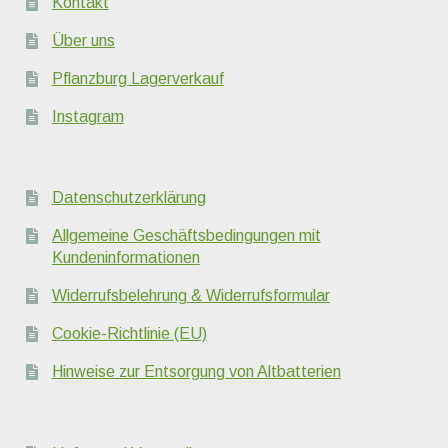
Kontakt
Über uns
Pflanzburg Lagerverkauf
Instagram
Datenschutzerklärung
Allgemeine Geschäftsbedingungen mit
Kundeninformationen
Widerrufsbelehrung & Widerrufsformular
Cookie-Richtlinie (EU)
Hinweise zur Entsorgung von Altbatterien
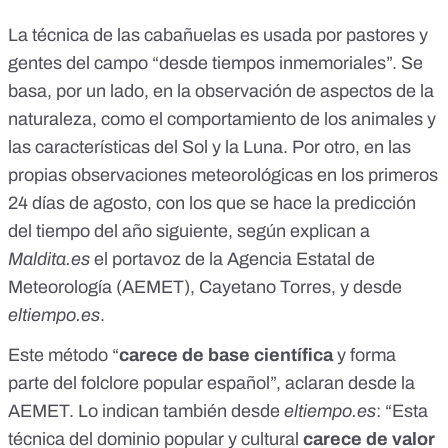
La técnica de las cabañuelas es usada por pastores y
gentes del campo “desde tiempos inmemoriales”. Se
basa, por un lado, en la observación de aspectos de la
naturaleza, como el comportamiento de los animales y
las características del Sol y la Luna. Por otro, en las
propias observaciones meteorológicas en los primeros
24 días de agosto, con los que se hace la predicción
del tiempo del año siguiente, según explican a
Maldita.es
el portavoz de la Agencia Estatal de
Meteorología (
AEMET
), Cayetano Torres, y desde
eltiempo.es
.
Este método “
carece de base científica
y forma
parte del folclore popular español”, aclaran desde la
AEMET. Lo indican también desde
eltiempo.es
: “Esta
técnica del dominio popular y cultural
carece de valor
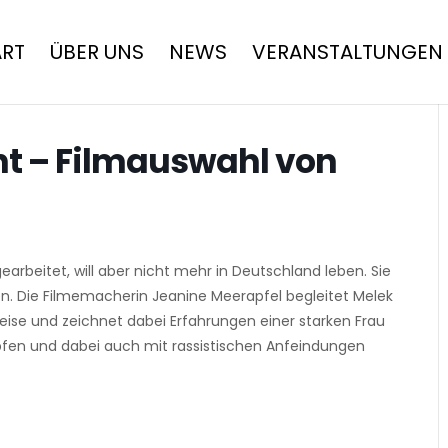
ART
ÜBER UNS
NEWS
VERANSTALTUNGEN
t – Filmauswahl von
earbeitet, will aber nicht mehr in Deutschland leben. Sie
ren. Die Filmemacherin Jeanine Meerapfel begleitet Melek
ise und zeichnet dabei Erfahrungen einer starken Frau
ämpfen und dabei auch mit rassistischen Anfeindungen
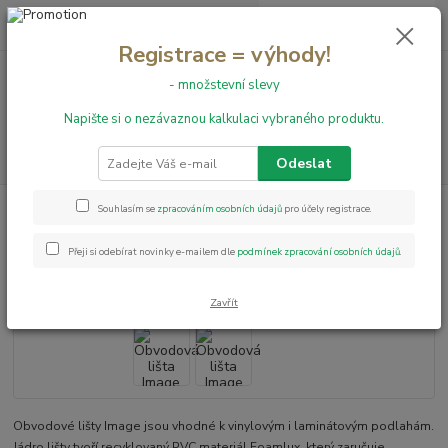
0
ks
+420 731 199 591
za
0,00 Kč
Registrace = výhody!
- množstevní slevy
Menu
Napište si o nezávaznou kalkulaci vybraného produktu.
Hledat
Odeslat
Úvod
Obvodové lišty
Obvodová lišta Image 100105
Souhlasím se
zpracováním osobních údajů
pro účely registrace.
Obvodová lišta Image 100105
Přeji si odebírat novinky e-mailem dle
podmínek zpracování osobních údajů
.
Zavřít
Obvodové lišty Image jsou vhodné k vinylovým i laminátovým podlahám.
Jádro lišty tvoří recyklovaný PVC materiál Foamlux, který zaručuje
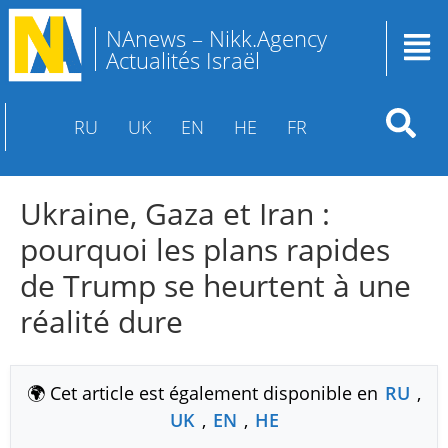
NAnews – Nikk.Agency
Actualités Israël
RU
UK
EN
HE
FR
Ukraine, Gaza et Iran :
pourquoi les plans rapides
de Trump se heurtent à une
réalité dure
🌍 Cet article est également disponible en
RU
,
UK
,
EN
,
HE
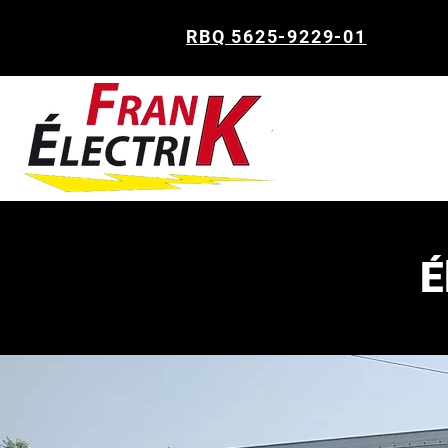
RBQ 5625-9229-01
É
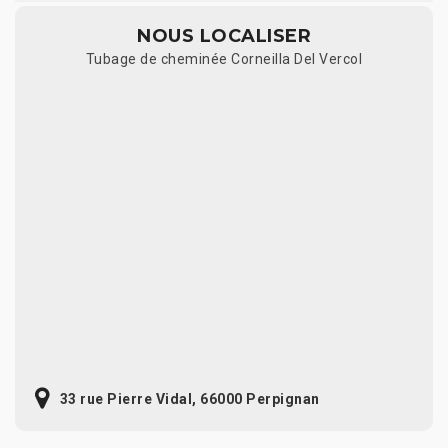
NOUS LOCALISER
Tubage de cheminée Corneilla Del Vercol
33 rue Pierre Vidal, 66000 Perpignan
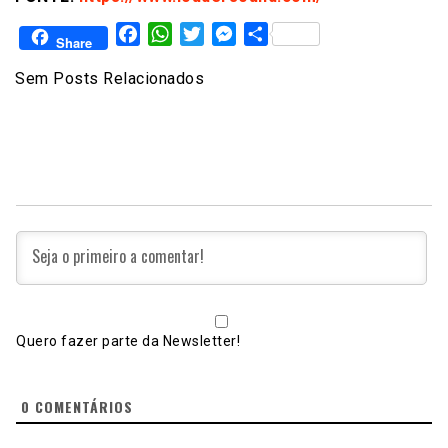
Facebook
WhatsApp
Twitter
Messenger
Share
Share
Sem Posts Relacionados
Quero fazer parte da Newsletter!
0
COMENTÁRIOS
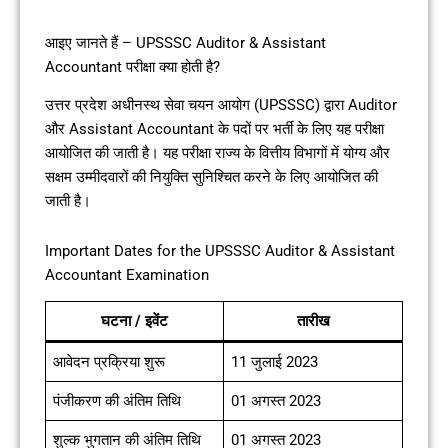
आइए जानते हैं – UPSSSC Auditor & Assistant
Accountant परीक्षा क्या होती है?
उत्तर प्रदेश अधीनस्थ सेवा चयन आयोग (UPSSSC) द्वारा Auditor
और Assistant Accountant के पदों पर भर्ती के लिए यह परीक्षा
आयोजित की जाती है। यह परीक्षा राज्य के वित्तीय विभागों में योग्य और
सक्षम उम्मीदवारों की नियुक्ति सुनिश्चित करने के लिए आयोजित की
जाती है।
Important Dates for the UPSSSC Auditor & Assistant
Accountant Examination
घटना / इवेंट
तारीख
आवेदन प्रक्रिया शुरू
11 जुलाई 2023
पंजीकरण की अंतिम तिथि
01 अगस्त 2023
शुल्क भुगतान की अंतिम तिथि
01 अगस्त 2023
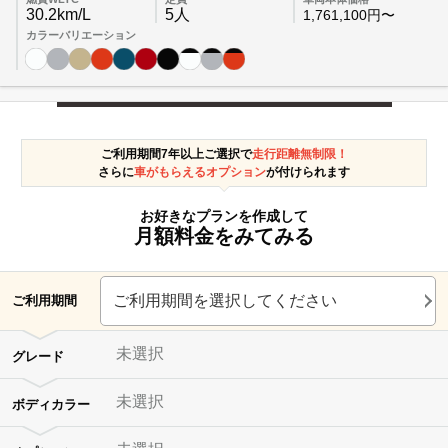
30.2km/L
5人
1,761,100円〜
カラーバリエーション
ご利用期間7年以上ご選択で
走行距離無制限！
さらに
車がもらえるオプション
が付けられます
お好きなプランを作成して
月額料金をみてみる
ご利用期間を選択してください
ご利用期間
未選択
グレード
未選択
ボディカラー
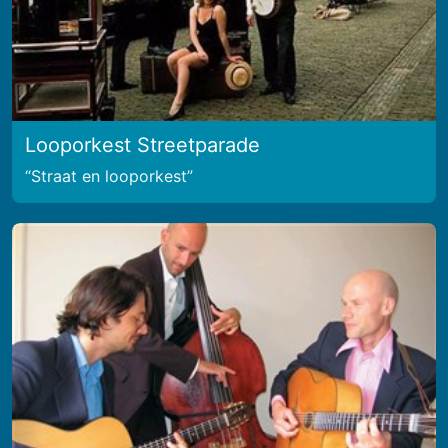
Looporkest Streetparade
Straat en looporkest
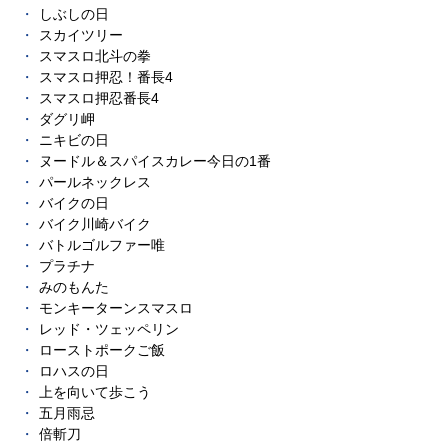
しぶしの日
スカイツリー
スマスロ北斗の拳
スマスロ押忍！番長4
スマスロ押忍番長4
ダグリ岬
ニキビの日
ヌードル＆スパイスカレー今日の1番
パールネックレス
バイクの日
バイク川崎バイク
バトルゴルファー唯
プラチナ
みのもんた
モンキーターンスマスロ
レッド・ツェッペリン
ローストポークご飯
ロハスの日
上を向いて歩こう
五月雨忌
倍斬刀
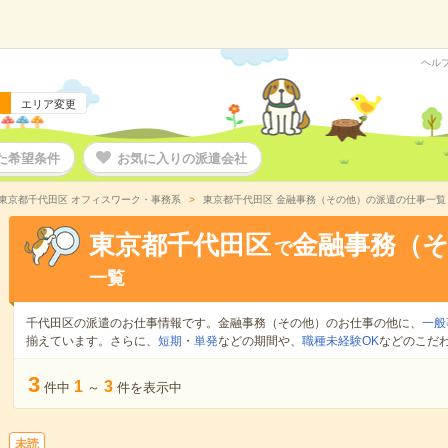
ヘル
エリア変更
た希望条件
お気に入りの派遣会社
東京都千代田区 オフィスワーク・事務系
東京都千代田区 金融事務（その他）の派遣の仕事一覧
東京都千代田区
金融事務（
で
一覧
千代田区の派遣のお仕事情報です。金融事務（その他）のお仕事の他に、
一般
揃えています。さらに、
短期
・
単発
などの期間や、
職種未経験OK
などのこだ
3
1
3
件中
～
件を表示中
未読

_____

Write out every line of the entries above exactly, and omit their pictures.

Kontakt
Über uns
Pflanzburg Lagerverkauf
Instagram
Datenschutzerklärung
Allgemeine Geschäftsbedingungen mit
Kundeninformationen
Widerrufsbelehrung & Widerrufsformular
Cookie-Richtlinie (EU)
Hinweise zur Entsorgung von Altbatterien
La técnica de las cabañuelas es usada por pastores y
gentes del campo “desde tiempos inmemoriales”. Se
basa, por un lado, en la observación de aspectos de la
naturaleza, como el comportamiento de los animales y
las características del Sol y la Luna. Por otro, en las
propias observaciones meteorológicas en los primeros
24 días de agosto, con los que se hace la predicción
del tiempo del año siguiente, según explican a
Maldita.es
el portavoz de la Agencia Estatal de
Meteorología (
AEMET
), Cayetano Torres, y desde
eltiempo.es
.
Este método “
carece de base científica
y forma
parte del folclore popular español”, aclaran desde la
AEMET. Lo indican también desde
eltiempo.es
: “Esta
técnica del dominio popular y cultural
carece de valor
ART
ÜBER UNS
NEWS
VERANSTALTUNGEN
t – Filmauswahl von
earbeitet, will aber nicht mehr in Deutschland leben. Sie
ren. Die Filmemacherin Jeanine Meerapfel begleitet Melek
ise und zeichnet dabei Erfahrungen einer starken Frau
ämpfen und dabei auch mit rassistischen Anfeindungen
0
ks
+420 731 199 591
za
0,00 Kč
Registrace = výhody!
- množstevní slevy
Menu
Napište si o nezávaznou kalkulaci vybraného produktu.
Hledat
Odeslat
Úvod
Obvodové lišty
Obvodová lišta Image 100105
Souhlasím se
zpracováním osobních údajů
pro účely registrace.
Obvodová lišta Image 100105
Přeji si odebírat novinky e-mailem dle
podmínek zpracování osobních údajů
.
Zavřít
Obvodové lišty Image jsou vhodné k vinylovým i laminátovým podlahám.
Jádro lišty tvoří recyklovaný PVC materiál Foamlux, který zaručuje
NAnews – Nikk.Agency
Actualités Israël
RU
UK
EN
HE
FR
Ukraine, Gaza et Iran :
pourquoi les plans rapides
de Trump se heurtent à une
réalité dure
🌍 Cet article est également disponible en
RU
,
UK
,
EN
,
HE
RBQ 5625-9229-01
É
NOUS LOCALISER
Tubage de cheminée Corneilla Del Vercol
33 rue Pierre Vidal, 66000 Perpignan
Facebook
WhatsApp
Twitter
Messenger
Share
Share
Sem Posts Relacionados
Quero fazer parte da Newsletter!
0
COMENTÁRIOS
आइए जानते हैं – UPSSSC Auditor & Assistant
Accountant परीक्षा क्या होती है?
उत्तर प्रदेश अधीनस्थ सेवा चयन आयोग (UPSSSC) द्वारा Auditor
और Assistant Accountant के पदों पर भर्ती के लिए यह परीक्षा
आयोजित की जाती है। यह परीक्षा राज्य के वित्तीय विभागों में योग्य और
सक्षम उम्मीदवारों की नियुक्ति सुनिश्चित करने के लिए आयोजित की
जाती है।
Important Dates for the UPSSSC Auditor & Assistant
Accountant Examination
घटना / इवेंट
तारीख
आवेदन प्रक्रिया शुरू
11 जुलाई 2023
पंजीकरण की अंतिम तिथि
01 अगस्त 2023
शुल्क भुगतान की अंतिम तिथि
01 अगस्त 2023
30.2km/L
5人
1,761,100円〜
カラーバリエーション
ご利用期間7年以上ご選択で
走行距離無制限！
さらに
車がもらえるオプション
が付けられます
お好きなプランを作成して
月額料金をみてみる
ご利用期間を選択してください
ご利用期間
未選択
グレード
未選択
ボディカラー
Looporkest Streetparade
Straat en looporkest
しぶしの日
スカイツリー
スマスロ北斗の拳
スマスロ押忍！番長4
スマスロ押忍番長4
ダグリ岬
ニキビの日
ヌードル＆スパイスカレー今日の1番
パールネックレス
バイクの日
バイク川崎バイク
バトルゴルファー唯
プラチナ
みのもんた
モンキーターンスマスロ
レッド・ツェッペリン
ローストポークご飯
ロハスの日
上を向いて歩こう
五月雨忌
倍斬刀
ヘル
エリア変更
た希望条件
お気に入りの派遣会社
東京都千代田区 オフィスワーク・事務系
東京都千代田区 金融事務（その他）の派遣の仕事一覧
東京都千代田区
金融事務（
で
一覧
千代田区の派遣のお仕事情報です。金融事務（その他）のお仕事の他に、
一般
揃えています。さらに、
短期
・
単発
などの期間や、
職種未経験OK
などのこだ
3
1
3
件中
～
件を表示中
未読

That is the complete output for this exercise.